What to produce: Present every line of the listing below as an item in a numbered list, leaving out any blank lines.

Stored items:

::::::

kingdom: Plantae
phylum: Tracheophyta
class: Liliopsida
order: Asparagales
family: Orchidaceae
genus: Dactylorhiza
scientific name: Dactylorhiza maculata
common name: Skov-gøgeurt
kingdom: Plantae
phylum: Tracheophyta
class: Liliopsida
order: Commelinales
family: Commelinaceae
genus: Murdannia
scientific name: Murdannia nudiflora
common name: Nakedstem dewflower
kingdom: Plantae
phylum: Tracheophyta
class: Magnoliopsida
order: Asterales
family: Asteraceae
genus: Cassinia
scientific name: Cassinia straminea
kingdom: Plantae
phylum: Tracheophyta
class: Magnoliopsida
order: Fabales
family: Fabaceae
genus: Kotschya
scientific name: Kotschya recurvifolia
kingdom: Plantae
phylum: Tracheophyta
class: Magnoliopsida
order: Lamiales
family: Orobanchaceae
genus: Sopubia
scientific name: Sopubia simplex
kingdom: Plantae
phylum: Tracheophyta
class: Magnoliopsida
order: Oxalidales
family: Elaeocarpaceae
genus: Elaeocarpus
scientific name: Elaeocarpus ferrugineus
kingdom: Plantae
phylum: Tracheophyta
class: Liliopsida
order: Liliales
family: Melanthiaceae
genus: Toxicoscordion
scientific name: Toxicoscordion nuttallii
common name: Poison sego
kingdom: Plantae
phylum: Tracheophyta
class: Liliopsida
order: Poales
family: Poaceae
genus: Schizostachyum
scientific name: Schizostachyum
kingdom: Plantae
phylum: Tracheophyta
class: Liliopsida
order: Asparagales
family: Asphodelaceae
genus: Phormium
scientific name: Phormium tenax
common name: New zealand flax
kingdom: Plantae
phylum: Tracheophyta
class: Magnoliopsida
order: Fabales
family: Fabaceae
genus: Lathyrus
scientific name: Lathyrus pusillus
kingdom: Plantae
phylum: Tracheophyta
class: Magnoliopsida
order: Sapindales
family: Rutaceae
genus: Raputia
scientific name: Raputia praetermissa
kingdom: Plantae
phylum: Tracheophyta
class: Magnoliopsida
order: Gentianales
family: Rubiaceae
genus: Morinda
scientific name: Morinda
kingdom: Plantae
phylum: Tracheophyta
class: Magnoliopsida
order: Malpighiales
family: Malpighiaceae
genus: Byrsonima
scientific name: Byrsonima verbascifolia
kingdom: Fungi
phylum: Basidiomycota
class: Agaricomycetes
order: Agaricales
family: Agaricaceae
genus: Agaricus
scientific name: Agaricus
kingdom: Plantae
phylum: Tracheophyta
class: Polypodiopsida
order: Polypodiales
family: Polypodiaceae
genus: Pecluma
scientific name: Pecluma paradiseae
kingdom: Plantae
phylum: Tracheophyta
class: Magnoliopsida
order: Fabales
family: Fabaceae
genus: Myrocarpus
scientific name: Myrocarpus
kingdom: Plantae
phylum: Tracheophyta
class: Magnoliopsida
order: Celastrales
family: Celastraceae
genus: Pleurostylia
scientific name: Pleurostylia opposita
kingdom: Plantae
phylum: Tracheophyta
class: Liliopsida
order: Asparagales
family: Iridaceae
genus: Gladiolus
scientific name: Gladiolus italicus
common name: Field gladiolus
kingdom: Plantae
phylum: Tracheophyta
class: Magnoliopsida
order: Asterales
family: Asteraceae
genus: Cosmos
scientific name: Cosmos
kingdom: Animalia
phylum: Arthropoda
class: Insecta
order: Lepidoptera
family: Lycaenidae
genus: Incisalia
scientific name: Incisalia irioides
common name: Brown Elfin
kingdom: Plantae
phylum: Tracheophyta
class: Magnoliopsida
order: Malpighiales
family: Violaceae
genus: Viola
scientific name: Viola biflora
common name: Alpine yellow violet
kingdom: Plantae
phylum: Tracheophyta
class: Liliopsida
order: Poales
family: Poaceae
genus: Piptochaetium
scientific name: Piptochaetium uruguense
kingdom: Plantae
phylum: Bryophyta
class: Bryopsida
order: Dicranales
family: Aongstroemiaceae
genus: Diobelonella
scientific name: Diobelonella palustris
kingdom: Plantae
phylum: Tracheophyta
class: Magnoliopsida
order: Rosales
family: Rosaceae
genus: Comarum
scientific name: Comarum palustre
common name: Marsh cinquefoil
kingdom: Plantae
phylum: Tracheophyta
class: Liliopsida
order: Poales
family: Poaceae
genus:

::::::

Task result:
1. kingdom: Plantae
2. phylum: Tracheophyta
3. class: Liliopsida
4. order: Asparagales
5. family: Orchidaceae
6. genus: Dactylorhiza
7. scientific name: Dactylorhiza maculata
8. common name: Skov-gøgeurt
9. kingdom: Plantae
10. phylum: Tracheophyta
11. class: Liliopsida
12. order: Commelinales
13. family: Commelinaceae
14. genus: Murdannia
15. scientific name: Murdannia nudiflora
16. common name: Nakedstem dewflower
17. kingdom: Plantae
18. phylum: Tracheophyta
19. class: Magnoliopsida
20. order: Asterales
21. family: Asteraceae
22. genus: Cassinia
23. scientific name: Cassinia straminea
24. kingdom: Plantae
25. phylum: Tracheophyta
26. class: Magnoliopsida
27. order: Fabales
28. family: Fabaceae
29. genus: Kotschya
30. scientific name: Kotschya recurvifolia
31. kingdom: Plantae
32. phylum: Tracheophyta
33. class: Magnoliopsida
34. order: Lamiales
35. family: Orobanchaceae
36. genus: Sopubia
37. scientific name: Sopubia simplex
38. kingdom: Plantae
39. phylum: Tracheophyta
40. class: Magnoliopsida
41. order: Oxalidales
42. family: Elaeocarpaceae
43. genus: Elaeocarpus
44. scientific name: Elaeocarpus ferrugineus
45. kingdom: Plantae
46. phylum: Tracheophyta
47. class: Liliopsida
48. order: Liliales
49. family: Melanthiaceae
50. genus: Toxicoscordion
51. scientific name: Toxicoscordion nuttallii
52. common name: Poison sego
53. kingdom: Plantae
54. phylum: Tracheophyta
55. class: Liliopsida
56. order: Poales
57. family: Poaceae
58. genus: Schizostachyum
59. scientific name: Schizostachyum
60. kingdom: Plantae
61. phylum: Tracheophyta
62. class: Liliopsida
63. order: Asparagales
64. family: Asphodelaceae
65. genus: Phormium
66. scientific name: Phormium tenax
67. common name: New zealand flax
68. kingdom: Plantae
69. phylum: Tracheophyta
70. class: Magnoliopsida
71. order: Fabales
72. family: Fabaceae
73. genus: Lathyrus
74. scientific name: Lathyrus pusillus
75. kingdom: Plantae
76. phylum: Tracheophyta
77. class: Magnoliopsida
78. order: Sapindales
79. family: Rutaceae
80. genus: Raputia
81. scientific name: Raputia praetermissa
82. kingdom: Plantae
83. phylum: Tracheophyta
84. class: Magnoliopsida
85. order: Gentianales
86. family: Rubiaceae
87. genus: Morinda
88. scientific name: Morinda
89. kingdom: Plantae
90. phylum: Tracheophyta
91. class: Magnoliopsida
92. order: Malpighiales
93. family: Malpighiaceae
94. genus: Byrsonima
95. scientific name: Byrsonima verbascifolia
96. kingdom: Fungi
97. phylum: Basidiomycota
98. class: Agaricomycetes
99. order: Agaricales
100. family: Agaricaceae
101. genus: Agaricus
102. scientific name: Agaricus
103. kingdom: Plantae
104. phylum: Tracheophyta
105. class: Polypodiopsida
106. order: Polypodiales
107. family: Polypodiaceae
108. genus: Pecluma
109. scientific name: Pecluma paradiseae
110. kingdom: Plantae
111. phylum: Tracheophyta
112. class: Magnoliopsida
113. order: Fabales
114. family: Fabaceae
115. genus: Myrocarpus
116. scientific name: Myrocarpus
117. kingdom: Plantae
118. phylum: Tracheophyta
119. class: Magnoliopsida
120. order: Celastrales
121. family: Celastraceae
122. genus: Pleurostylia
123. scientific name: Pleurostylia opposita
124. kingdom: Plantae
125. phylum: Tracheophyta
126. class: Liliopsida
127. order: Asparagales
128. family: Iridaceae
129. genus: Gladiolus
130. scientific name: Gladiolus italicus
131. common name: Field gladiolus
132. kingdom: Plantae
133. phylum: Tracheophyta
134. class: Magnoliopsida
135. order: Asterales
136. family: Asteraceae
137. genus: Cosmos
138. scientific name: Cosmos
139. kingdom: Animalia
140. phylum: Arthropoda
141. class: Insecta
142. order: Lepidoptera
143. family: Lycaenidae
144. genus: Incisalia
145. scientific name: Incisalia irioides
146. common name: Brown Elfin
147. kingdom: Plantae
148. phylum: Tracheophyta
149. class: Magnoliopsida
150. order: Malpighiales
151. family: Violaceae
152. genus: Viola
153. scientific name: Viola biflora
154. common name: Alpine yellow violet
155. kingdom: Plantae
156. phylum: Tracheophyta
157. class: Liliopsida
158. order: Poales
159. family: Poaceae
160. genus: Piptochaetium
161. scientific name: Piptochaetium uruguense
162. kingdom: Plantae
163. phylum: Bryophyta
164. class: Bryopsida
165. order: Dicranales
166. family: Aongstroemiaceae
167. genus: Diobelonella
168. scientific name: Diobelonella palustris
169. kingdom: Plantae
170. phylum: Tracheophyta
171. class: Magnoliopsida
172. order: Rosales
173. family: Rosaceae
174. genus: Comarum
175. scientific name: Comarum palustre
176. common name: Marsh cinquefoil
177. kingdom: Plantae
178. phylum: Tracheophyta
179. class: Liliopsida
180. order: Poales
181. family: Poaceae
182. genus:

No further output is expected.